## RECORDS TO PROCESS

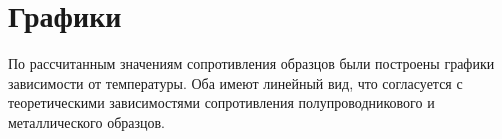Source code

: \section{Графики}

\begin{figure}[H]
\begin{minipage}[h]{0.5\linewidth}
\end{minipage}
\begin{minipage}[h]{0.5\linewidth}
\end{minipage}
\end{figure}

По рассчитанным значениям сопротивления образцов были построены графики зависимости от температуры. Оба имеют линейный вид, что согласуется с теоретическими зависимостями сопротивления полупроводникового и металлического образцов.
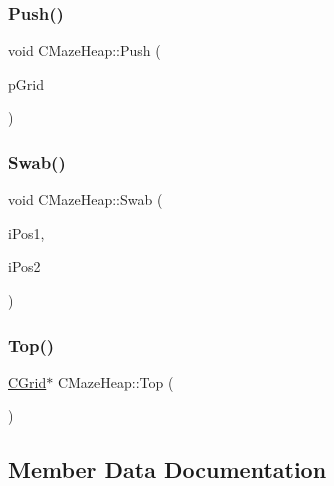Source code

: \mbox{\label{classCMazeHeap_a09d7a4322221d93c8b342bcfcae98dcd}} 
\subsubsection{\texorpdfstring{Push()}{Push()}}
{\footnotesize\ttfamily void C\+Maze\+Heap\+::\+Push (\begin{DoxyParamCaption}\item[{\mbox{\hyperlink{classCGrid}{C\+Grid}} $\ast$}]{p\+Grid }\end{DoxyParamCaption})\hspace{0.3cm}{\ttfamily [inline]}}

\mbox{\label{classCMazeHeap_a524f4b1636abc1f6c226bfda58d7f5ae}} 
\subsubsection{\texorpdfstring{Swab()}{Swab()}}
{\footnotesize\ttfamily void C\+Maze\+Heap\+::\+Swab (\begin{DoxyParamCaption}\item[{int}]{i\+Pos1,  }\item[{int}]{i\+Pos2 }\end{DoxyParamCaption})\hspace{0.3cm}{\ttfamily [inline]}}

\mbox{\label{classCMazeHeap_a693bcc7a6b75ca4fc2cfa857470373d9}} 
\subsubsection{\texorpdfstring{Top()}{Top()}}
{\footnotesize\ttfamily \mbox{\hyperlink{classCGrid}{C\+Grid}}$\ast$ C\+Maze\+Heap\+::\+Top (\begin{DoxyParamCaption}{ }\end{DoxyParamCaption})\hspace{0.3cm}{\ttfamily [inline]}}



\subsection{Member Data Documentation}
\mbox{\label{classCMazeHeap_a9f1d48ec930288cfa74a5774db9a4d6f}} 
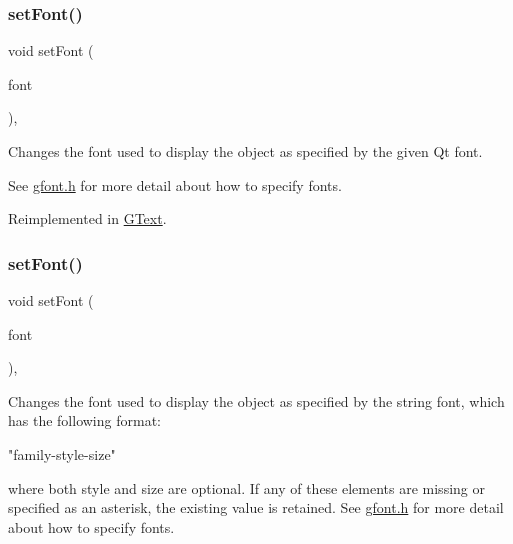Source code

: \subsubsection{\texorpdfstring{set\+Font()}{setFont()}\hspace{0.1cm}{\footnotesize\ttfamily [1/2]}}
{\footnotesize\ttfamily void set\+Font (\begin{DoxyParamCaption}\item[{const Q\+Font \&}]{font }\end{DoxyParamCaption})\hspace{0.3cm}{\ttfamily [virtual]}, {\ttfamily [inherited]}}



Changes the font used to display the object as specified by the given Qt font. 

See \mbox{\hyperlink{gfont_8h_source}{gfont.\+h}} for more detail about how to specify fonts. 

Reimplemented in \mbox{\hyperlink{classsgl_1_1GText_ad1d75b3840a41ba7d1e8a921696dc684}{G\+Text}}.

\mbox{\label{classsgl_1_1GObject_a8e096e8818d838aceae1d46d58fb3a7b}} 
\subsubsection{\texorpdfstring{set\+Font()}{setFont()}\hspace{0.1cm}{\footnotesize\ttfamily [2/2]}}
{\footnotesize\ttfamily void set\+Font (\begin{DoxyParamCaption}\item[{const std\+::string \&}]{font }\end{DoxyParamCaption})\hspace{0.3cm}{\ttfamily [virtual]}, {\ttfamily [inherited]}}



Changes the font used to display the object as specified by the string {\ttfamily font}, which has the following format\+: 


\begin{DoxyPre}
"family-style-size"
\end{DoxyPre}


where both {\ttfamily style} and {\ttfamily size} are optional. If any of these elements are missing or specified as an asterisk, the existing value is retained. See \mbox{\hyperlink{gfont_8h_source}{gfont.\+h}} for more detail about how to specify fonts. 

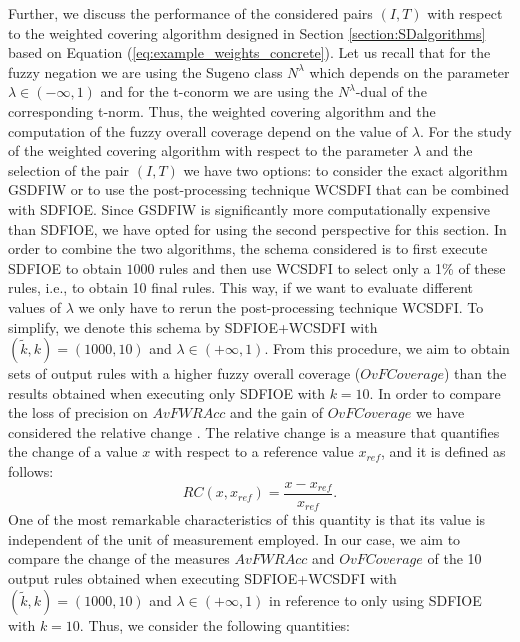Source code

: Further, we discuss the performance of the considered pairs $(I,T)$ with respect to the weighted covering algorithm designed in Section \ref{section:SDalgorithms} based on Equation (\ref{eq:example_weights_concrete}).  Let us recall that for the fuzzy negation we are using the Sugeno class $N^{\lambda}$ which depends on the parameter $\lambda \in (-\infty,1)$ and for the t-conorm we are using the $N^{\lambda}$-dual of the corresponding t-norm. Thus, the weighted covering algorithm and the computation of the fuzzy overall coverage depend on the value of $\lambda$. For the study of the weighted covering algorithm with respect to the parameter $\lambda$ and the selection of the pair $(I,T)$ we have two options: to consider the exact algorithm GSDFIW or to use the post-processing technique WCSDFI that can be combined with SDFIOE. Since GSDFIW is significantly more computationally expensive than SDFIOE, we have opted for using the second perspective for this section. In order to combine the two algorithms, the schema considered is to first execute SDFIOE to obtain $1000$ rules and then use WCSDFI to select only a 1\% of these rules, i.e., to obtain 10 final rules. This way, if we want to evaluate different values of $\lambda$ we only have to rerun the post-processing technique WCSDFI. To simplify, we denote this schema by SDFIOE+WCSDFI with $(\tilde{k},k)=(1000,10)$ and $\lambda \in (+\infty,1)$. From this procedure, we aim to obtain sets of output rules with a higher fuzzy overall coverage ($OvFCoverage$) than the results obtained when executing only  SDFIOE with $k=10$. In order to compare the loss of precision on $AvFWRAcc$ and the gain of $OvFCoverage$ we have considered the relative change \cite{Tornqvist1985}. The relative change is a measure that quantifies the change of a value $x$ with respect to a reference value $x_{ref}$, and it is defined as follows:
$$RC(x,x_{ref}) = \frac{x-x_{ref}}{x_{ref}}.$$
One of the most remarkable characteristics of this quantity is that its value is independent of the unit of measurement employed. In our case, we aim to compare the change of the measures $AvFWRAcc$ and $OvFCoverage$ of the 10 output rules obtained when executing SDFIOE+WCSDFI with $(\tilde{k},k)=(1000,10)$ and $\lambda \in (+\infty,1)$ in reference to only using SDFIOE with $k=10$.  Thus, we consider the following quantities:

* * *

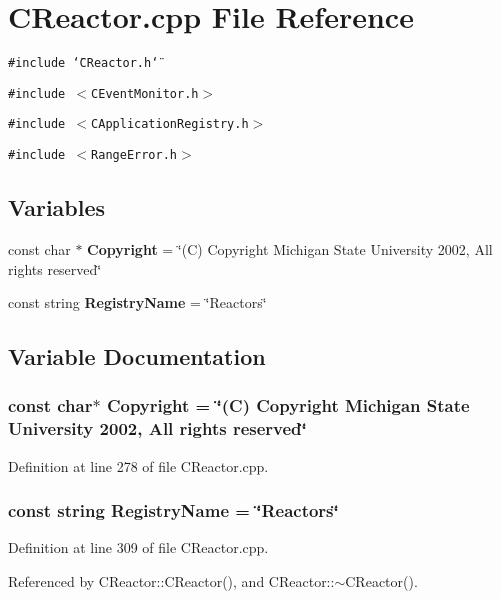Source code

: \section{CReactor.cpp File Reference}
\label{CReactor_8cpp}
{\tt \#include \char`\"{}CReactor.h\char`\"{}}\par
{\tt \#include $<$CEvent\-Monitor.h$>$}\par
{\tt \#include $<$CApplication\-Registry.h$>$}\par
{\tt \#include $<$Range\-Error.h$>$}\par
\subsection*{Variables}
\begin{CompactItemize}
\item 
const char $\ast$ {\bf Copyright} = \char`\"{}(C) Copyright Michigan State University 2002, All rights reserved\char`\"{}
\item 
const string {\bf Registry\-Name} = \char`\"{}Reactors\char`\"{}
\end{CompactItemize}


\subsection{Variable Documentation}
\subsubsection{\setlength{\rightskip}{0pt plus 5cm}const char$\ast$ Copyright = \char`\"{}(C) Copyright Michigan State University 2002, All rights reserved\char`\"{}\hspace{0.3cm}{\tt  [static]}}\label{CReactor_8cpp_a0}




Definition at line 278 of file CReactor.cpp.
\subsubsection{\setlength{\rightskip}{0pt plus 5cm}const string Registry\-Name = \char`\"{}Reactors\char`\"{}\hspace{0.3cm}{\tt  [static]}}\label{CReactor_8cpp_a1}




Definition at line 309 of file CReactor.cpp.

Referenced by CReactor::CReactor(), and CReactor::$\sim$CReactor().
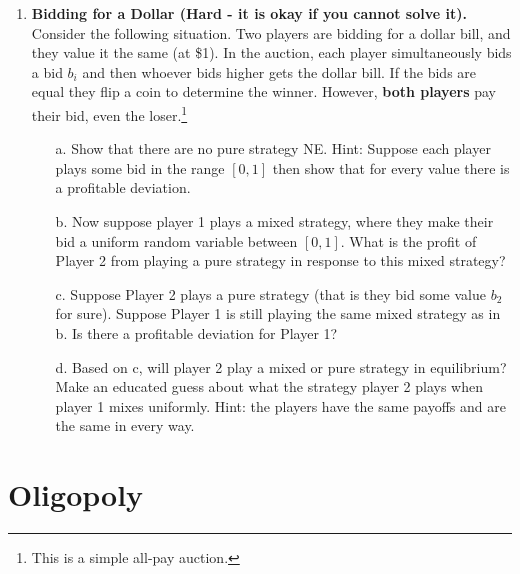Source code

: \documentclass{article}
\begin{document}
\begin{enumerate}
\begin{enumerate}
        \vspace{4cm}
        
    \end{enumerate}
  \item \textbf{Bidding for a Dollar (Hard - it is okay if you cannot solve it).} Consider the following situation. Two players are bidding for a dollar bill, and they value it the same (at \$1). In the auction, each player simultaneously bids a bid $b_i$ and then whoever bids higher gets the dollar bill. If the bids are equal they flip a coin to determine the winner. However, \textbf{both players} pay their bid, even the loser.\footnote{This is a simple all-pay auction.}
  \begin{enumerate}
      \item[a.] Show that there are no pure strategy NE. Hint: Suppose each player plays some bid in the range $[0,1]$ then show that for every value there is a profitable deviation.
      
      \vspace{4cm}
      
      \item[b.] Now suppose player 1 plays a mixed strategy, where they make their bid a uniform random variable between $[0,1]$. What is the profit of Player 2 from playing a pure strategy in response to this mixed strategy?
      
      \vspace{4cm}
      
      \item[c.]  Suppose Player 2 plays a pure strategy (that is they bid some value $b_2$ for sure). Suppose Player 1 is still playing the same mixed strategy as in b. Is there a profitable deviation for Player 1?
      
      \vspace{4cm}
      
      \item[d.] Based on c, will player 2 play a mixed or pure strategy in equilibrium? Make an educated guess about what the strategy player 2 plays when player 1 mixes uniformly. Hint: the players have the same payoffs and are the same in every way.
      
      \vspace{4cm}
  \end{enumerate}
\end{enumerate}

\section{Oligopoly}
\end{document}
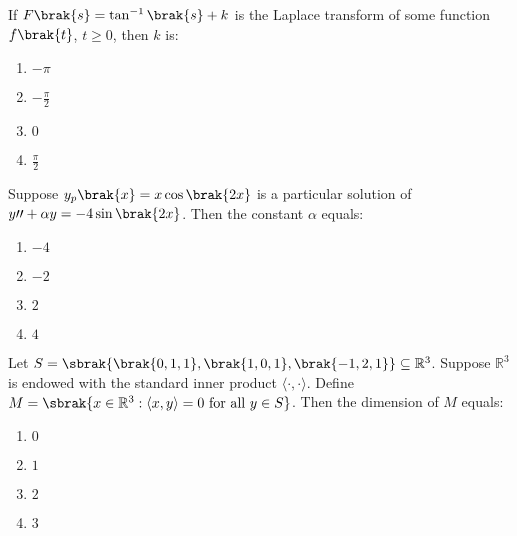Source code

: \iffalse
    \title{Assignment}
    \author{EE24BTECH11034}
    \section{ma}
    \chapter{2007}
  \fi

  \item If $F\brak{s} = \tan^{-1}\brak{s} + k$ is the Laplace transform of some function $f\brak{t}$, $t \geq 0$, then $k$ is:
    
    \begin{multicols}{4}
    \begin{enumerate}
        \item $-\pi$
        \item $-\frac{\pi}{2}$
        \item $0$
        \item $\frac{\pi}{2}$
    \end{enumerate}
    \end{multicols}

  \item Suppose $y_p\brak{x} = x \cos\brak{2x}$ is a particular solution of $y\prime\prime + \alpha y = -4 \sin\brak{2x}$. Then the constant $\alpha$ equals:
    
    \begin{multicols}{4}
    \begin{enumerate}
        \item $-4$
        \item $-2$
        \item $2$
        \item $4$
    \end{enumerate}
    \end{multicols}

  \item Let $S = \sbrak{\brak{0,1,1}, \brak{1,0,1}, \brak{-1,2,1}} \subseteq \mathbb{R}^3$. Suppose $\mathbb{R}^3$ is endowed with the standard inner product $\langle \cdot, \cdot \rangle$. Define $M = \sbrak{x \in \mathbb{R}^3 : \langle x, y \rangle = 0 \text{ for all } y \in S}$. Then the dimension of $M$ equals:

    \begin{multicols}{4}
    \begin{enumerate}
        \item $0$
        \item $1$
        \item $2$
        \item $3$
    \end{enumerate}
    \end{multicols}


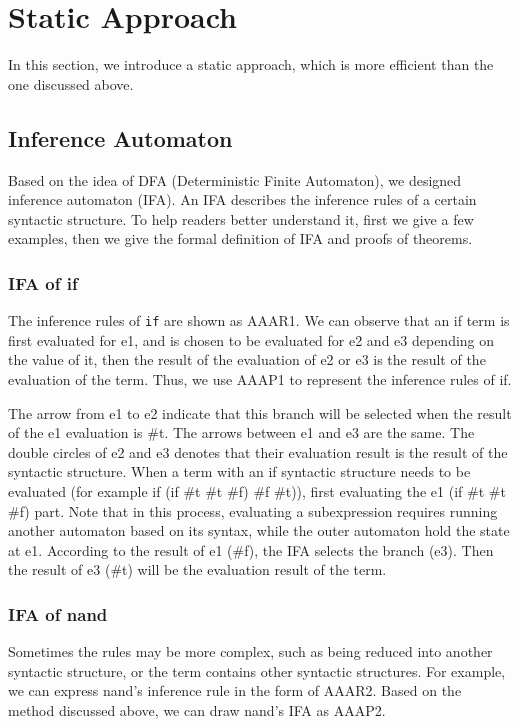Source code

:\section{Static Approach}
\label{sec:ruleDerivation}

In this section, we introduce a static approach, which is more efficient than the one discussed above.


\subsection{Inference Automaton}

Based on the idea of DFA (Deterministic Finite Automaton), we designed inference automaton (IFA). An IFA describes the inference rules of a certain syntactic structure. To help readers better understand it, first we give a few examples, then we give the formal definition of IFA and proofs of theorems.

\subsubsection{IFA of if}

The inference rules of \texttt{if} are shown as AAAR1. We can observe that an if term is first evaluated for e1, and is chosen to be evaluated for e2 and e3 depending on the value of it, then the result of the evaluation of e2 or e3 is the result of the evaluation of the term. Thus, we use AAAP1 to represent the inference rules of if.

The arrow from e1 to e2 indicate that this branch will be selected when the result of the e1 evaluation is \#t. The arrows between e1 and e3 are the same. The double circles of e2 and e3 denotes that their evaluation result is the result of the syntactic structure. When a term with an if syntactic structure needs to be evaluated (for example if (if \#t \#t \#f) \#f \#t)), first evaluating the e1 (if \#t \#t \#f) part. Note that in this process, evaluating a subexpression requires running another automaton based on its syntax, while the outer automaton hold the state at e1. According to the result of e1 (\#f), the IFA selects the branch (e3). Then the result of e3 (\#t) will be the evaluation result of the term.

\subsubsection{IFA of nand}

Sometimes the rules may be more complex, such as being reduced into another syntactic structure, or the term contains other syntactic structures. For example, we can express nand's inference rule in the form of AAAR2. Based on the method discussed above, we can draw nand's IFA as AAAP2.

...

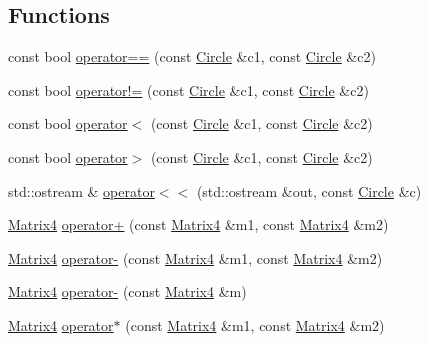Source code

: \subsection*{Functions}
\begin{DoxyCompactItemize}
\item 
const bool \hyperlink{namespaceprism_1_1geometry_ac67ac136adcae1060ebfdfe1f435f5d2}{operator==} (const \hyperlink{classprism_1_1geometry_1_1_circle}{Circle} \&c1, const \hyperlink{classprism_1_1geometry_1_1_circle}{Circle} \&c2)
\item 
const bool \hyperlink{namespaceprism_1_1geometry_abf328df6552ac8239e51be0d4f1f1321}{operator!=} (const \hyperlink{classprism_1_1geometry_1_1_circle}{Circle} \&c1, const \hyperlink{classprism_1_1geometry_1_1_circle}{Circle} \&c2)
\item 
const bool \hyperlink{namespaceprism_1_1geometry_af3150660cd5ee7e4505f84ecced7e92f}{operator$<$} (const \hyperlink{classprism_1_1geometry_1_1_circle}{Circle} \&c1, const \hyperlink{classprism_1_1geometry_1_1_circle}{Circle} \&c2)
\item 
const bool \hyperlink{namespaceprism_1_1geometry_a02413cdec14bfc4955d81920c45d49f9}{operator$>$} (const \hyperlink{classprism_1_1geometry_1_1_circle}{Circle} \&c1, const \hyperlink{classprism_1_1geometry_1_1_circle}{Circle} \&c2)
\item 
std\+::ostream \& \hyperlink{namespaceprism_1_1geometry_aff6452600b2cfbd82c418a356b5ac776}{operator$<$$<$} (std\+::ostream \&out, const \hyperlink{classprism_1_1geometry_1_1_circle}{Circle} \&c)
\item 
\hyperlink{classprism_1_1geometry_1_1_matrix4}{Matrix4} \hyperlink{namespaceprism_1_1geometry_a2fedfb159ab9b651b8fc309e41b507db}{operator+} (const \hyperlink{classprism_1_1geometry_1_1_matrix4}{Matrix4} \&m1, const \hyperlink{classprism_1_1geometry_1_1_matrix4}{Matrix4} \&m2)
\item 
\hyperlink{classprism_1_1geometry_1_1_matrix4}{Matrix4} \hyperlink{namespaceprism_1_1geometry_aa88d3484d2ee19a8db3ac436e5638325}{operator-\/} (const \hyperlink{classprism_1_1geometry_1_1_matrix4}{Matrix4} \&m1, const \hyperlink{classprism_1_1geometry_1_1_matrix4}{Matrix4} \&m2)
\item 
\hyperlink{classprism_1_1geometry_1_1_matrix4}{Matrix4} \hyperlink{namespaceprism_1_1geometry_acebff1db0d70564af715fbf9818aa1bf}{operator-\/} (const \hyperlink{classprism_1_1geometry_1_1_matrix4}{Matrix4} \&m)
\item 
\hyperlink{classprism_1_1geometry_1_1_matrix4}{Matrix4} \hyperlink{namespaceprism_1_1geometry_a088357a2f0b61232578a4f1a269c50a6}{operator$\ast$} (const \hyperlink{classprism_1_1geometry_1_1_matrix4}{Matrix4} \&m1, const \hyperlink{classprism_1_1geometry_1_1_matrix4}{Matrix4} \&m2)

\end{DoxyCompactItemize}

## PROBLEM DETAILS
Set aside each line above that includes the string "inherited" and report it.

## TASK ANSWER
{\footnotesize\ttfamily void set\+Font (\begin{DoxyParamCaption}\item[{const Q\+Font \&}]{font }\end{DoxyParamCaption})\hspace{0.3cm}{\ttfamily [virtual]}, {\ttfamily [inherited]}}
{\footnotesize\ttfamily void set\+Font (\begin{DoxyParamCaption}\item[{const std\+::string \&}]{font }\end{DoxyParamCaption})\hspace{0.3cm}{\ttfamily [virtual]}, {\ttfamily [inherited]}}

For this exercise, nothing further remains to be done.